▶ **BRIEF**: Arrange every line of text in the data below as a numbered list, skipping blank lines. Leave out the pictures.

Page images and extracted text
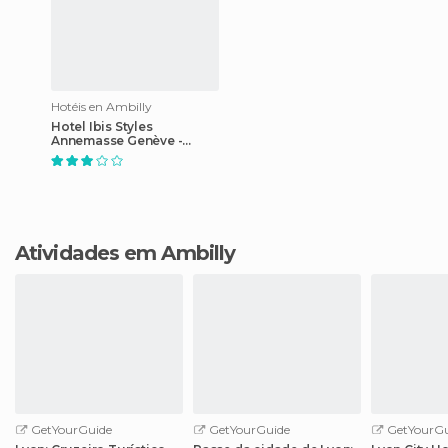
Hotéis en Ambilly
Hotel Ibis Styles
Annemasse Genève -
Breakfast Included
Atividades em Ambilly
GetYourGuide
GetYourGuide
GetYourGu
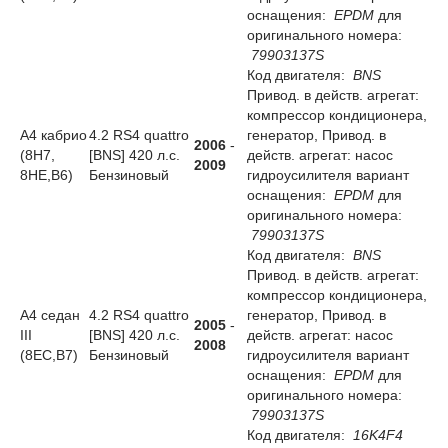
оснащения:
EPDM
для
оригинального номера:
79903137S
Код двигателя:
BNS
Привод. в действ. агрегат:
компрессор кондиционера,
A4 кабрио
4.2 RS4 quattro
генератор, Привод. в
2006
-
(8H7,
[BNS] 420 л.с.
действ. агрегат: насос
2009
8HE,B6)
Бензиновый
гидроусилителя вариант
оснащения:
EPDM
для
оригинального номера:
79903137S
Код двигателя:
BNS
Привод. в действ. агрегат:
компрессор кондиционера,
A4 седан
4.2 RS4 quattro
генератор, Привод. в
2005
-
III
[BNS] 420 л.с.
действ. агрегат: насос
2008
(8EC,B7)
Бензиновый
гидроусилителя вариант
оснащения:
EPDM
для
оригинального номера:
79903137S
Код двигателя:
16K4F4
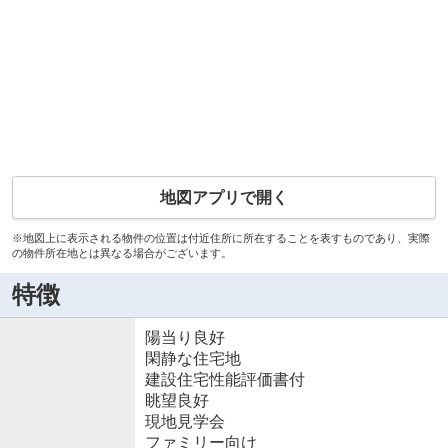
地図アプリで開く
※地図上に表示される物件の位置は付近住所に所在することを表すものであり、実際
の物件所在地とは異なる場合がございます。
特徴
陽当り良好
閑静な住宅地
建設住宅性能評価書付
眺望良好
現地見学会
ファミリー向け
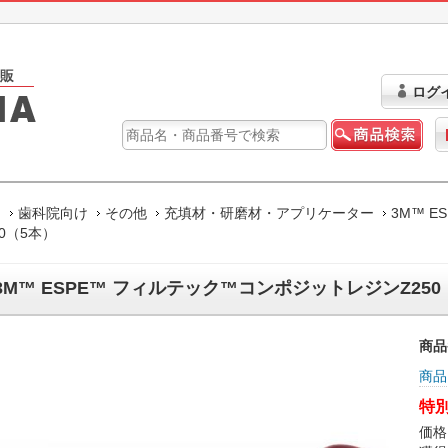
ログ
ム
歯科院向け
その他
充填材・研磨材・アプリケーター
3M™ 
50（5本）
3M™ ESPE™ フィルテック™コンポジットレジンZ250
商品
商品
特別
価格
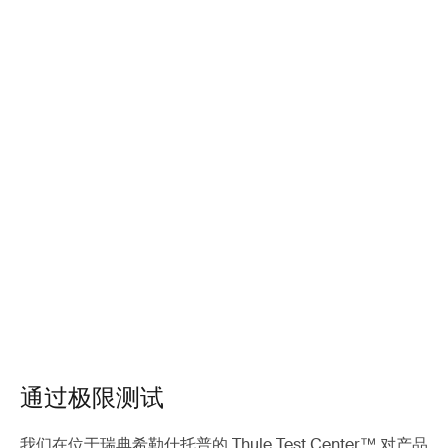
通过极限测试
我们在位于瑞典希勒什托普的 Thule Test Center™ 对产品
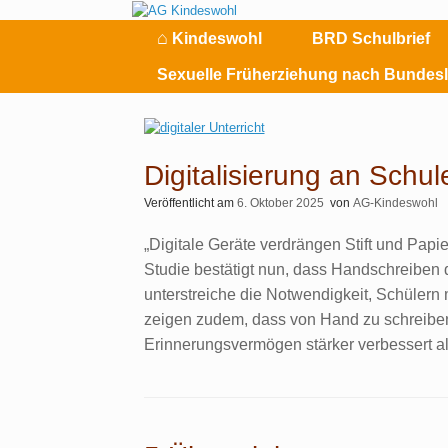
Zum
Inhalt
⌂
Kindeswohl
BRD Schulbrief
springen
Sexuelle Früherziehung nach Bundes
Digitalisierung an Schul
Veröffentlicht am
6. Oktober 2025
von
AG-Kindeswohl
„Digitale Geräte verdrängen Stift und Pa
Studie bestätigt nun, dass Handschreiben d
unterstreiche die Notwendigkeit, Schülern m
zeigen zudem, dass von Hand zu schreiben
Erinnerungsvermögen stärker verbessert al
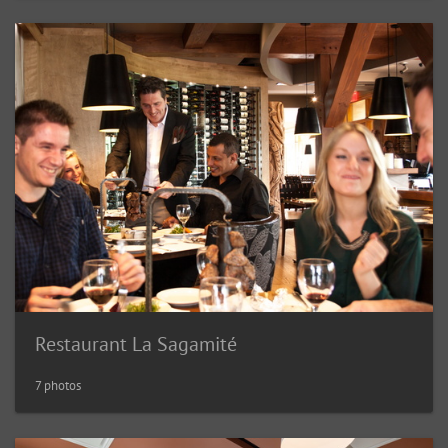
Restaurant La Sagamité
7 photos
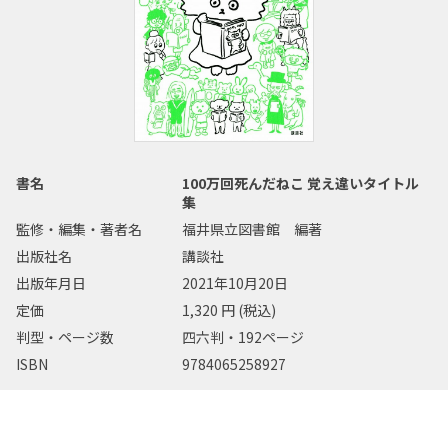
書名
100万回死んだねこ 覚え違いタイトル
集
監修・編集・著者名
福井県立図書館 編著
出版社名
講談社
出版年月日
2021年10月20日
定価
1,320 円 (税込)
判型・ページ数
四六判・192ページ
ISBN
9784065258927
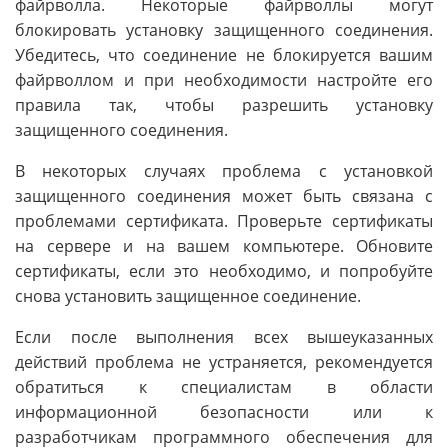
файрволла. Некоторые файрволлы могут
блокировать установку защищенного соединения.
Убедитесь, что соединение не блокируется вашим
файрволлом и при необходимости настройте его
правила так, чтобы разрешить установку
защищенного соединения.
В некоторых случаях проблема с установкой
защищенного соединения может быть связана с
проблемами сертификата. Проверьте сертификаты
на сервере и на вашем компьютере. Обновите
сертификаты, если это необходимо, и попробуйте
снова установить защищенное соединение.
Если после выполнения всех вышеуказанных
действий проблема не устраняется, рекомендуется
обратиться к специалистам в области
информационной безопасности или к
разработчикам программного обеспечения для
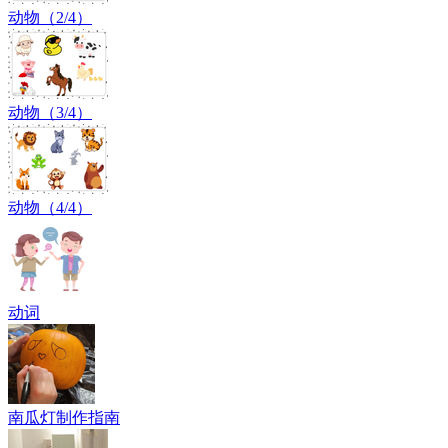
动物（2/4）
动物（3/4）
动物（4/4）
动词
南瓜灯制作指南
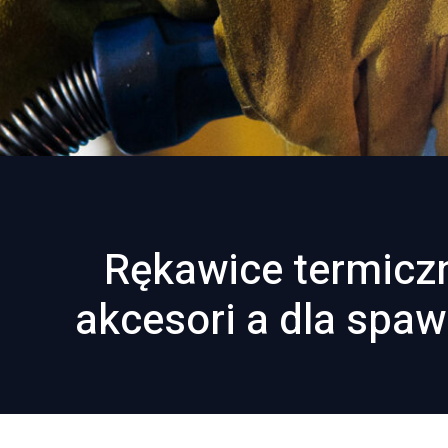
Rękawice termiczn
akcesori a dla spa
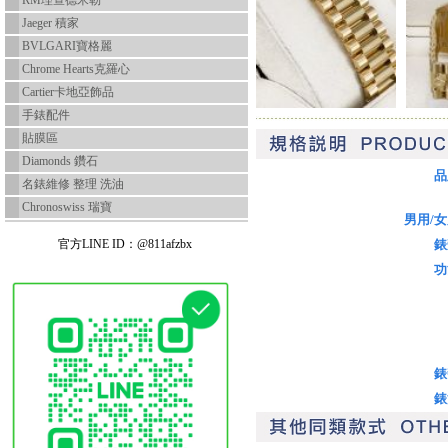
RM理查德米勒
Jaeger 積家
BVLGARI寶格麗
Chrome Hearts克羅心
Cartier卡地亞飾品
手錶配件
貼膜區
Diamonds 鑽石
品
名錶維修 整理 洗油
Chronoswiss 瑞寶
男用/
官方LINE ID：@811afzbx
錶
功
錶
錶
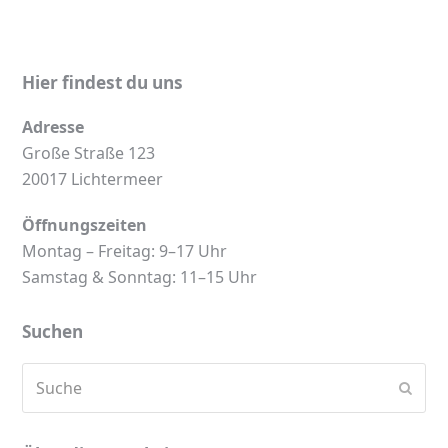
Hier findest du uns
Adresse
Große Straße 123
20017 Lichtermeer
Öffnungszeiten
Montag – Freitag: 9–17 Uhr
Samstag & Sonntag: 11–15 Uhr
Suchen
Suche
Send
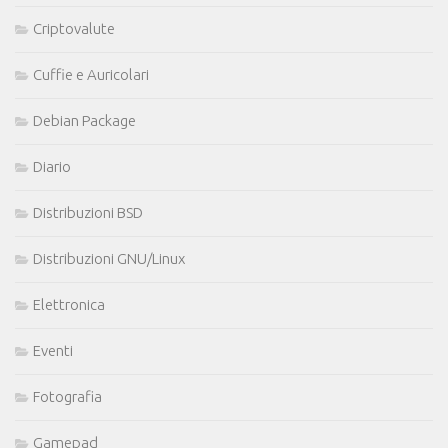
Criptovalute
Cuffie e Auricolari
Debian Package
Diario
Distribuzioni BSD
Distribuzioni GNU/Linux
Elettronica
Eventi
Fotografia
Gamepad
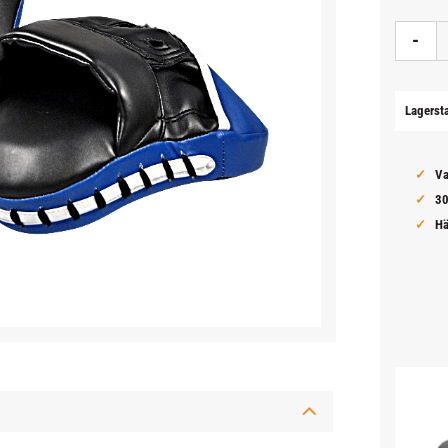
-
Lagerst
Va
30
Hä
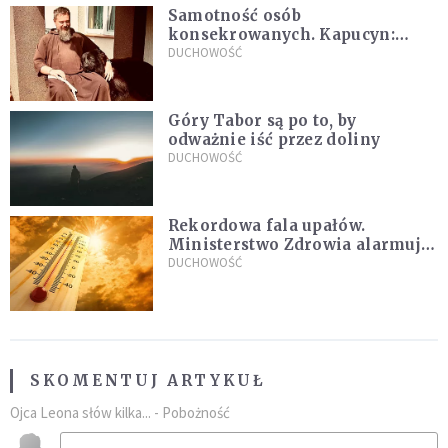
Samotność osób
konsekrowanych. Kapucyn:
Życie w pojedynkę rzadko jest
DUCHOWOŚĆ
sielanką
Góry Tabor są po to, by
odważnie iść przez doliny
DUCHOWOŚĆ
Rekordowa fala upałów.
Ministerstwo Zdrowia alarmuje
po doświadczeniach z czerwca
DUCHOWOŚĆ
SKOMENTUJ ARTYKUŁ
Ojca Leona słów kilka... - Pobożność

▶ **RESPONSE AREA**:
1. Hotéis en Ambilly
2. Hotel Ibis Styles
3. Annemasse Genève -
4. Breakfast Included
5. Atividades em Ambilly
6. GetYourGuide
7. GetYourGuide
8. GetYourGu
9. оснащения:
10. EPDM
11. для
12. оригинального номера:
13. 79903137S
14. Код двигателя:
15. BNS
16. Привод. в действ. агрегат:
17. компрессор кондиционера,
18. A4 кабрио
19. 4.2 RS4 quattro
20. генератор, Привод. в
21. 2006
22. -
23. (8H7,
24. [BNS] 420 л.с.
25. действ. агрегат: насос
26. 2009
27. 8HE,B6)
28. Бензиновый
29. гидроусилителя вариант
30. оснащения:
31. EPDM
32. для
33. оригинального номера:
34. 79903137S
35. Код двигателя:
36. BNS
37. Привод. в действ. агрегат:
38. компрессор кондиционера,
39. A4 седан
40. 4.2 RS4 quattro
41. генератор, Привод. в
42. 2005
43. -
44. III
45. [BNS] 420 л.с.
46. действ. агрегат: насос
47. 2008
48. (8EC,B7)
49. Бензиновый
50. гидроусилителя вариант
51. оснащения:
52. EPDM
53. для
54. оригинального номера:
55. 79903137S
56. Код двигателя:
57. 16K4F4
58. 地図アプリで開く
59. ※地図上に表示される物件の位置は付近住所に所在することを表すものであり、実際
60. の物件所在地とは異なる場合がございます。
61. 特徴
62. 陽当り良好
63. 閑静な住宅地
64. 建設住宅性能評価書付
65. 眺望良好
66. 現地見学会
67. ファミリー向け
68. ログ
69. ム
70. 歯科院向け
71. その他
72. 充填材・研磨材・アプリケーター
73. 3M™ 
74. 50（5本）
75. 3M™ ESPE™ フィルテック™コンポジットレジンZ250
76. 商品
77. 商品
78. 特別
79. 価格
80. 通过极限测试
81. 我们在位于瑞典希勒什托普的 Thule Test Center™ 对产品
82. Zum
83. Inhalt
84. ⌂
85. Kindeswohl
86. BRD Schulbrief
87. springen
88. Sexuelle Früherziehung nach Bundes
89. Digitalisierung an Schul
90. Veröffentlicht am
91. 6. Oktober 2025
92. von
93. AG-Kindeswohl
94. „Digitale Geräte verdrängen Stift und Pa
95. Studie bestätigt nun, dass Handschreiben d
96. unterstreiche die Notwendigkeit, Schülern m
97. zeigen zudem, dass von Hand zu schreiben
98. Erinnerungsvermögen stärker verbessert al
99. Restaurant La Sagamité
100. 7 photos
101. 書名
102. 100万回死んだねこ 覚え違いタイトル
103. 集
104. 監修・編集・著者名
105. 福井県立図書館 編著
106. 出版社名
107. 講談社
108. 出版年月日
109. 2021年10月20日
110. 定価
111. 1,320 円 (税込)
112. 判型・ページ数
113. 四六判・192ページ
114. ISBN
115. 9784065258927
116. файрволла. Некоторые файрволлы могут
117. блокировать установку защищенного соединения.
118. Убедитесь, что соединение не блокируется вашим
119. файрволлом и при необходимости настройте его
120. правила так, чтобы разрешить установку
121. защищенного соединения.
122. В некоторых случаях проблема с установкой
123. защищенного соединения может быть связана с
124. проблемами сертификата. Проверьте сертификаты
125. на сервере и на вашем компьютере. Обновите
126. сертификаты, если это необходимо, и попробуйте
127. снова установить защищенное соединение.
128. Если после выполнения всех вышеуказанных
129. действий проблема не устраняется, рекомендуется
130. обратиться к специалистам в области
131. информационной безопасности или к
132. разработчикам программного обеспечения для
133. 动物（2/4）
134. 动物（3/4）
135. 动物（4/4）
136. 动词
137. 南瓜灯制作指南
138. Rękawice termiczn
139. akcesori a dla spa
140. RM理查德米勒
141. Jaeger 積家
142. BVLGARI寶格麗
143. Chrome Hearts克羅心
144. Cartier卡地亞飾品
145. 手錶配件
146. 貼膜區
147. Diamonds 鑽石
148. 品
149. 名錶維修 整理 洗油
150. Chronoswiss 瑞寶
151. 男用/
152. 官方LINE ID：@811afzbx
153. 錶
154. 功
155. 錶
156. 錶
157. Hier findest du uns
158. Adresse
159. Große Straße 123
160. 20017 Lichtermeer
161. Öffnungszeiten
162. Montag – Freitag: 9–17 Uhr
163. Samstag & Sonntag: 11–15 Uhr
164. Suchen
165. Suche
166. Send
167. Criptovalute
168. Cuffie e Auricolari
169. Debian Package
170. Diario
171. Distribuzioni BSD
172. Distribuzioni GNU/Linux
173. Elettronica
174. Eventi
175. Fotografia
176. Gamepad
177. -
178. Lagerst
179. Va
180. 30
181. Hä
182. Samotność osób
183. konsekrowanych. Kapucyn:
184. Życie w pojedynkę rzadko jest
185. DUCHOWOŚĆ
186. sielanką
187. Góry Tabor są po to, by
188. odważnie iść przez doliny
189. DUCHOWOŚĆ
190. Rekordowa fala upałów.
191. Ministerstwo Zdrowia alarmuje
192. po doświadczeniach z czerwca
193. DUCHOWOŚĆ
194. SKOMENTUJ ARTYKUŁ
195. Ojca Leona słów kilka... - Pobożność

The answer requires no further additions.